Ama kendimize gelmemiz fazla uzun sürmedi. 77 metre yüksekten düşen şelalenin geriden birkaç kare fotoğrafını çekmiştik ki yağmur başladı. Aracımız çoktan gözden kaybolmuş uzaktaki bir yere park etmişti. Herkes başının çaresine bakmaya başladı. Biz de bir grup arkadaş tahta köprünün üzerinde çınarın altına sığındık. Ama Elif Şelalesi’ndeki köprüdeki insan trafiği, yoldaki araç trafiği hepsi birden karıştı. İster istemez yağmur yağınca keşmekeşe dönen şehir trafiğini hatırladık. Kaçmak istemiştik ama burada da fena halde yine yakalanmıştık. Çare yok beklemeye başladık. Bir yandan da ıslanaraktan fotoğraflar çekip insanları gözlüyorduk.
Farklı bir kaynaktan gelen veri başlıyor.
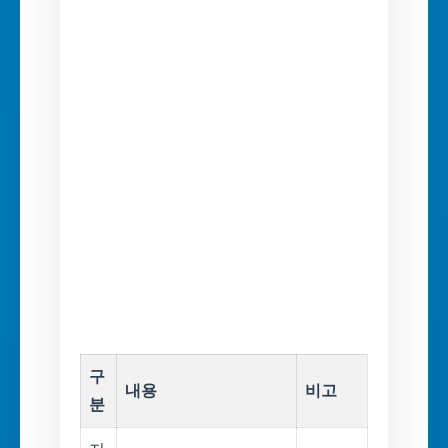
구
내용
비고
분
Bu arada güveç tencerelerin altına odunlar sürülüyor, kazanda mısırlar kaynamaya devam ediyordu. Biz ise yağmurluğa rağmen ıslanmaya devam ediyorduk. Bayağı zaman geçmiş ve yağmur dinmemişti. Güçlükler içinde birtakım müdahalelerle gelen araca doluştuk ve ağır ağır parktan çıkıp tekrar köye indik. Elbirliğiyle kısa sürede hazırlanan yemekten sonra sıcak çay-kahve ile keyfimiz yeniden yerine geldi.
Yağmur durmuş ama epey de zaman geçmişti. Tekrar Elif Şelalesi’ne dönemedik. Saat 16.00 gibi köyden hareket ettik. Ama yolda bir kayanın içinden çıkan adsız bir çağlayan da kısa bir fotoğraf molası verdik. Tabii yine piknikçi manzaraları eşliğinde fotoğraf çekmeye çalıştık.
Ardından yine o harika vadi manzaraları eşliğinde Yahyalı’ya ulaştık. Ama bu kez durmadık. Onun yerine, 17.30-18.00 arası Kayseri Sultan sazlığındaki pansiyonda 2 saat mola verdik. Burada biraz etrafta dolaşıp fotoğraf çektik, çay içtik. Botla ya da ATV ile sazlıkta küçük bir tur önerisine “başka sefere” dedik. Ama yol üzerindeki Soğanlı peribacalarında 5-10 dakika durmadan da edemedik.
Tüm molalar dahil 8 saati buldu Ankara’ya ulaşmamız. Yolculuk göreli olarak uzun sürdü. Ama Aladağlar ne kadar güzeldi. Türkiye'de böyle bir şelale grubunun olduğunu öğrenmek ve ziyaret etmek bizi mutlu etti. Tabii yine şelalelerin etrafındaki yasağa rağmen piknik yapılması, piknikçi manzaraları ve planlanmamış ve yetersiz park düzenlenmeleri, köydeki ve milli parktaki araç park sorunları, trafik bizi bezdirir gibi oldu. Ama yine de böyle bir yeri görmüş olmak güzeldi.
Bu günübirlik ziyaret yorucu gelebilir. Ama 1 gece konaklamalı bir seyahati kesinlikle öneririm. Böylelikle daha fazla ve daha özenli fotoğraflar çekme olanağı da bulunabilir.
Sözün kısası Kapuzbaşı Şelaleleri görülmeli!